If lots of people see it but nobody stops, the image or first line is the problem. If they click but nobody fills in the form, the landing page or the offer is the problem. Same flop, completely different repair. Reading the run this way is the whole skill.

So you turn a flop into the next version

  1. Look at where people dropped off, not just the final result. Find the one weakest spot.
  2. Change one thing. New image, new first line, or a clearer offer. Just one, so you know what moved the needle.
  3. Relaunch the next day. Speed matters more than polish here.
  4. Wait for enough people to see it, then compare. Did the weak spot improve?
  5. Cut what didn't work, feed more budget to what did. Repeat.

Stop measuring run one. Measure the curve.
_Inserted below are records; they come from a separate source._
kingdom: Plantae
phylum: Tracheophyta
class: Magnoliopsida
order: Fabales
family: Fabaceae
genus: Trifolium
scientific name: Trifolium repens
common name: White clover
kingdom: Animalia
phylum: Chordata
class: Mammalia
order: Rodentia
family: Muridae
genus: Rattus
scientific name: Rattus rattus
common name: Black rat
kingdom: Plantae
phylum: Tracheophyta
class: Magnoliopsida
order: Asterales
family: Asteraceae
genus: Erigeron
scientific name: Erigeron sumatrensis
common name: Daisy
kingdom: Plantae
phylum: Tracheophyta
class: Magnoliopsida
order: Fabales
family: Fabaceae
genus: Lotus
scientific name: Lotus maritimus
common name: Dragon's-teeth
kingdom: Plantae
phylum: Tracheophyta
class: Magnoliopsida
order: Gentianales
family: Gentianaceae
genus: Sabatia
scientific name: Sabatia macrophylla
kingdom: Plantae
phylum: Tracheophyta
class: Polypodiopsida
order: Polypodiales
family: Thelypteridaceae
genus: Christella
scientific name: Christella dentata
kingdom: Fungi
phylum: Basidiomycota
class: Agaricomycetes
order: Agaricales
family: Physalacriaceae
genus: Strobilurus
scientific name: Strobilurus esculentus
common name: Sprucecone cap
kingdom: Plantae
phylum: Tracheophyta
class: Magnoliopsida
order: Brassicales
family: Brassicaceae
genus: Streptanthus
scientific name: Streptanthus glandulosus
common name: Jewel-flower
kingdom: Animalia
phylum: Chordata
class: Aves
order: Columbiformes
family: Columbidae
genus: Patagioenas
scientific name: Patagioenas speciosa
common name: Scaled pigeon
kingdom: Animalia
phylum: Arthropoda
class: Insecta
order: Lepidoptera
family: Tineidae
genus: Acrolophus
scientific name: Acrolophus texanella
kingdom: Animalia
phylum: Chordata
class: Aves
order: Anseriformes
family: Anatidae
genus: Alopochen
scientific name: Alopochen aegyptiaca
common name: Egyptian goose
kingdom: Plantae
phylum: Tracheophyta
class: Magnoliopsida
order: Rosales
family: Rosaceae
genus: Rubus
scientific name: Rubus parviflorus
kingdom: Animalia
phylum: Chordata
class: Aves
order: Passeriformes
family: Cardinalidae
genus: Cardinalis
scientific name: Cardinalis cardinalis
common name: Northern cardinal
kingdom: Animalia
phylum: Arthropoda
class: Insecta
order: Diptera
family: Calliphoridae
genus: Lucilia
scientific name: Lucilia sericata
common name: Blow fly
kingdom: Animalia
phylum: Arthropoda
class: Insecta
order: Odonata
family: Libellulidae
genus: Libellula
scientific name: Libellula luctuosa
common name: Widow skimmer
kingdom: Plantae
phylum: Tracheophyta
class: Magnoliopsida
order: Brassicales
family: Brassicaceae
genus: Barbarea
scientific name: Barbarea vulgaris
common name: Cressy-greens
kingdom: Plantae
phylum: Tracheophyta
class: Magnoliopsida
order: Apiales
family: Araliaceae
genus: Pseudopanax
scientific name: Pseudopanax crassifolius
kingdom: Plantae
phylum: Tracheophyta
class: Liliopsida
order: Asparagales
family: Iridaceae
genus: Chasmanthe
Cost per anfrage over time, the same account
Run one
high
Run five
lower
Run ten
cheap

Why run ten is cheaper than run one

Picture someone learning this for a small fitness studio. Run one: a stock photo of dumbbells, the headline "Get fit now", 400 euros, two weak anfragen. Run five: a real photo of the actual coach, the headline "First training free this week, 5 minutes from the station", same budget, six solid anfragen. Run ten: they already know the morning crowd reacts differently than the evening crowd, so they split it, and the cost per anfrage drops again.

The platform didn't change between run one and run ten. The person running it did. They learned what to cut and what to feed. That's it. That's the entire game, repeated.

The real mistake almost everyone makes

The people who never get good at this aren't the ones who burned money early. Everybody burns money early.

They're the ones who quit right after. They paid the tuition and walked out before the lesson landed. They treated run one as the final word, decided "ads don't work", and never got to the part where it starts to work.

What I did instead was boring. I looked at the wreck, changed one thing, and rebuilt it the next morning. Then again. Month after month. Eight years later the same habit runs ads for more than 50 businesses.

The burn isn't the failure. Stopping is. Everyone who got good at this has a 400 euro story.

FAQ

How much should I expect to spend before my campaign starts working?
Plan to treat your first few hundred euros as learning, not as a return. The exact number depends on your market, but the mindset matters more than the figure: the first spend buys you data about what people respond to, and the cost per anfrage drops as you cut what flops and feed what works.
How do I know if my campaign failed or just needs more time?
Don't judge run one as pass or fail. Look at where people dropped off instead. Plenty of people saw it but nobody stopped scrolling means the image or first line is weak. People clicked but nobody filled in the form means the offer or landing page is weak. Each gap tells you the next thing to fix.
Should I change everything at once when a campaign underperforms?
No. Change one thing per version, then relaunch. If you change the image, the headline and the offer all at once, you'll never know which change actually helped. One variable at a time is slower to feel but far faster to learn from.
Why does cost per anfrage drop over time even if the platform stays the same?
Because you get better, not the platform. With each round you learn which images get ignored, which words pull people in, and who your real audience is. You cut the waste and put more budget behind what works, so the same money brings more results.
Is it worth running ads with a small budget while I'm still learning?
Yes, as long as you treat the small budget as paid feedback rather than a profit machine. Even a modest spend through a real account teaches you things no course can, because real people are reacting to your real ad. The point early on is to learn fast and cheap, not to win immediately.